La loi ne porte pas sur le voile intégral à proprement parler, et c’est heureux. Les dispositions qui entreront en vigueur lundi sont à la fois beaucoup plus larges, et beaucoup moins précises, puisqu’elles interdisent toute dissimulation du visage dans les lieux publics.
Si la prohibition, comme tous les interdits, n’est jamais qu’une solution ultime à laquelle il ne faut recourir qu’en dernier ressort, cette formulation législative pourrait convenir à tous les républicains de bonne foi. Personne ne peut vraiment en critiquer le principe et personne, non plus, ne peut en revendiquer la paternité puisque les termes finalement retenus par le Parlement sont bien plus modérés que ceux de la proposition initiale du secrétaire général de l’UMP, Jean-François Copé.
Comme ils l’avaient fait pour proscrire les signes religieux ostentatoires à l’école, en 2004, députés et sénateurs ont fait preuve, cette fois encore, d’une sagesse bienvenue en évitant de cibler exclusivement les intégristes islamistes. Une dimension qui a l’avantage de réunir un consensus assez large sur une question passionnelle particulièrement clivante.

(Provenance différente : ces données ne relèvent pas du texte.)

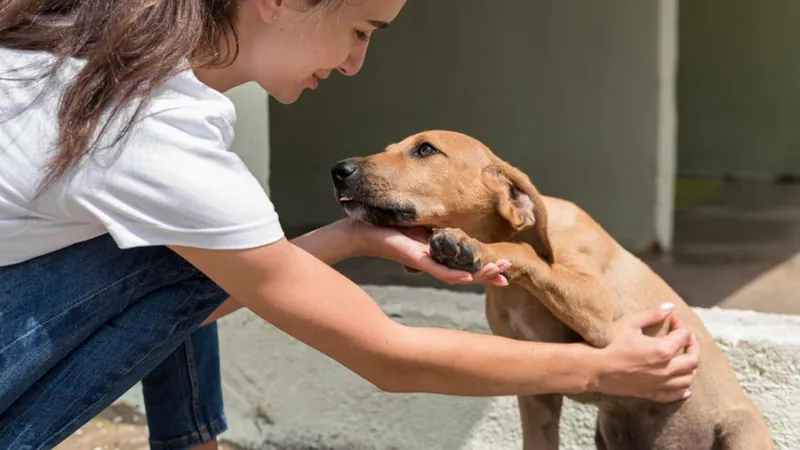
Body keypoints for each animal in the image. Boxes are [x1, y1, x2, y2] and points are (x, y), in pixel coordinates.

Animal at [328, 130, 772, 450]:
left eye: (425, 150)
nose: (339, 169)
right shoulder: (536, 388)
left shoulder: (599, 313)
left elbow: (524, 252)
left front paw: (472, 248)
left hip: (741, 429)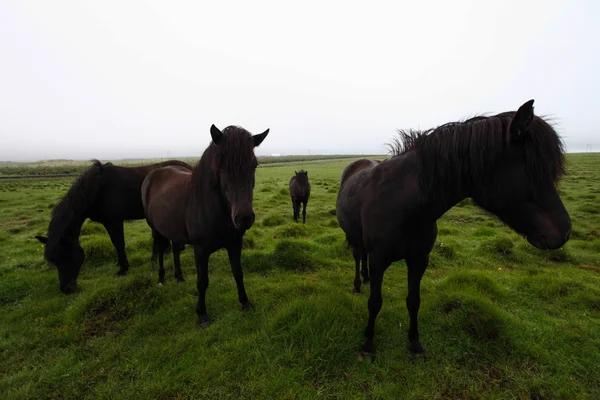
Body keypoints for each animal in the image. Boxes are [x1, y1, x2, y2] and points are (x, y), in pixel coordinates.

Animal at [34, 159, 192, 294]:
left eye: (67, 256)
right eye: (54, 261)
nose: (66, 289)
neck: (98, 188)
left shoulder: (114, 221)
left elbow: (119, 243)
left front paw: (123, 269)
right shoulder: (107, 222)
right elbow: (115, 244)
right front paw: (119, 264)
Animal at [142, 123, 268, 326]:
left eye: (254, 165)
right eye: (221, 166)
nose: (244, 218)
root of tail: (152, 175)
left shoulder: (235, 244)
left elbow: (238, 273)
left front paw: (245, 303)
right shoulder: (200, 250)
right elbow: (202, 281)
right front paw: (202, 314)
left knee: (175, 250)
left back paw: (179, 277)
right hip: (156, 229)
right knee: (160, 251)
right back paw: (161, 278)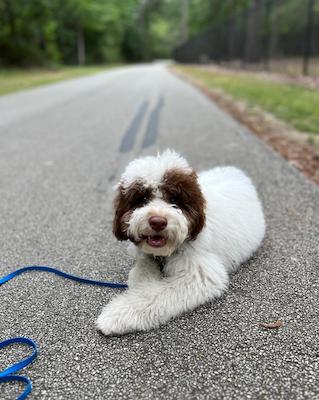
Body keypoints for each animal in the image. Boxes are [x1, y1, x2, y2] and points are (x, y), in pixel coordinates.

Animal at [96, 150, 266, 334]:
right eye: (142, 199)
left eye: (174, 200)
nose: (157, 222)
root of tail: (236, 171)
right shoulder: (146, 256)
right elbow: (142, 271)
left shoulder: (200, 274)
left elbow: (154, 295)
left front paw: (115, 315)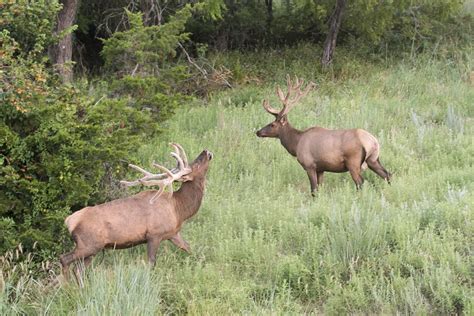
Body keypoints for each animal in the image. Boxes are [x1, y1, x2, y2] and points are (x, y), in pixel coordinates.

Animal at [59, 143, 213, 282]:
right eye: (196, 164)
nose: (206, 151)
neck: (179, 209)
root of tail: (69, 221)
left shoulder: (173, 234)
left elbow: (189, 248)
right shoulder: (154, 235)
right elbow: (151, 263)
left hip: (92, 249)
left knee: (78, 269)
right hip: (88, 244)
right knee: (64, 259)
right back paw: (67, 288)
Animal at [258, 76, 390, 195]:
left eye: (272, 124)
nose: (258, 132)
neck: (296, 144)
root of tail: (373, 141)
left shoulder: (309, 165)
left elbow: (314, 190)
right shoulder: (321, 169)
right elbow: (320, 188)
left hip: (353, 162)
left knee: (361, 182)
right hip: (373, 159)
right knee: (387, 174)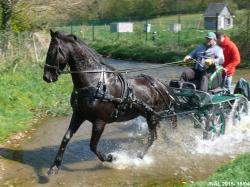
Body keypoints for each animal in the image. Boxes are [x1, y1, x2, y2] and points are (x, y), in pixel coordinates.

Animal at [43, 30, 175, 175]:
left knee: (153, 137)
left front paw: (111, 158)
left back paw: (139, 156)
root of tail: (161, 85)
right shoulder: (78, 115)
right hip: (153, 116)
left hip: (152, 117)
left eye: (52, 51)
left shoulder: (100, 122)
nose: (46, 77)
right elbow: (66, 138)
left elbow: (93, 145)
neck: (94, 82)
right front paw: (54, 167)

Il n’y aura sans doute pas de petite guerre de la burqa ou du niqab. Le principal risque de cette nouvelle loi, c’est l’inutilité. Le voile intégral grillagé ne concerne presque aucune femme en France, et celui qui laisse passer uniquement le regard à travers une mince fente ouverte dans le tissu n’est porté que par... 2000 personnes dans notre pays. Etait-ce bien nécessaire de mettre l’opinion en émoi pour une réforme dont la nécessité absolue n’était pas évidente?
La faiblesse de cette nouvelle législation ne réside pas tant dans les atteintes à une liberté publique fondamentale (celle de se vêtir) que dans la probabilité élevée d’être largement inappliquée faute de pouvoir être applicable. Les policiers ont été parmi les premiers à exprimer leur embarras, et on peut les comprendre, sur la faisabilité des mesures votées: sujets à interprétation variable, les critères de cette illégalité vestimentaire restent relativement flous et compliquent d’autant plus la tâche de la police ou de la gendarmerie qu’elles n’auront pas le pouvoir de faire obtempérer les récalcitrants. En revanche, l’instauration de la nouvelle loi a toutes les chances de conforter des confusions islamophobes, contre le voile traditionnel, par exemple, parfaitement autorisé, pourtant.
Quelques dégâts psychologiques collatéraux sont à prévoir, le texte donnant le sentiment d’exagérer une menace qui n’en est pas une. Mais cette loi sera-t-elle seulement efficace? Rien n’est moins sûr... Pour le gouvernement, il s’agit avant tout de montrer sa fermeté sur un registre spectaculaire. Il n’est pas certain que cette attention compulsive et intéressée soit au diapason des attentes françaises pour 2012.